In 2010, the Bursting the Bubble: Students, Volunteering and the Community report stated: "The past decade saw significant policy and funding interventions, with substantial resources committed through HEFCE and then vinspired to support new initiatives, create new staff posts and support the movement's development. 

However, we’ve also learnt implementation is the curse of our sector. While there is much analysis, discussion and dissection of policy recommendations, it has done little to increase the proportion of student volunteers in the UK above more than 30%. This in comparison to the US, where figures estimate that between 45 and 70% of young people undertake some form of formal volunteering during their time at university. This level of student participation also positively correlates with higher proportions of adults who continue to volunteer throughout their lives.

We need to combine this level of participation with the critical engagement which will equip students to graduate as citizens of the world with a mission to change it for the better.

The work of Step Up To Serve and also the organisation Generation Change – which brings together leaders in the UK youth social action sector and is creating infrastructure to increase the quantity and quality of social action taken by young people –has created a set of quality principles which are to be the hallmark of all effective youth social action going forward. These will ensure that ‘double benefit’ becomes reality rather than rhetoric.

Double benefit is more than students clocking up community volunteering hours in exchange for coveted CV points. It is about giving students the opportunity to critically engage with the issues they are tackling through their action and to use this awareness to effect sustainable change for their causes and formulate their own social action identities for life. The double benefit model puts people and impact at the centre of all social action.

Our study is a call to action to entrepreneurialism, innovation and collaboration in our sector in order to reinvigorate a strong, sustainable and dynamic student volunteering and social action landscape which delivers this model of meaningful and impactful student social action.

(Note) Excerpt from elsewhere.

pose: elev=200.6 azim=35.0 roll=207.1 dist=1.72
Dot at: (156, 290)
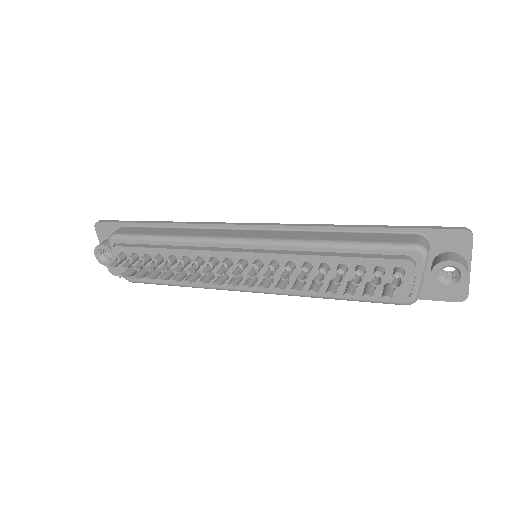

Key recommendations in the Students, Volunteering and Social Action in the UK: History and Policies include:

  • Support for student social action should not be beholden to boom and bust. We need to hold a cross-sector review of how national support can be sustainable and reliable long into the future.
  • National infrastructure and frontline delivery organisations should exist to guide, support and incubate student leadership in social action. A tri-annual audit of the state of student-led volunteering should be conducted both locally and nationally.
  • A review should be conducted to look at barriers to the uptake of ‘service learning’ in the UK.
  • To encourage more students to volunteer, we need to appeal to their interests, skills and desire to make a difference. Even if enhanced employability can be a positive outcome of volunteering for individuals, these messages should not be overemphasised to increase levels of involvement.
  • A range of tailored approaches should continue to be supported. No one-size-fits-all model can be adopted but setting more common standards of impact measurement would help raise the quality of provision at different institutions

 

Student Hubs was founded in 2007 by four students from Oxford University with the aim of coordinating the social action, community and voluntary activities that were already happening in the University. It is now a national organisation with a membership of 30,000 students and works to promote the student social action agenda in a number of ways including its annual Emerge conference, talks and voluntary projects.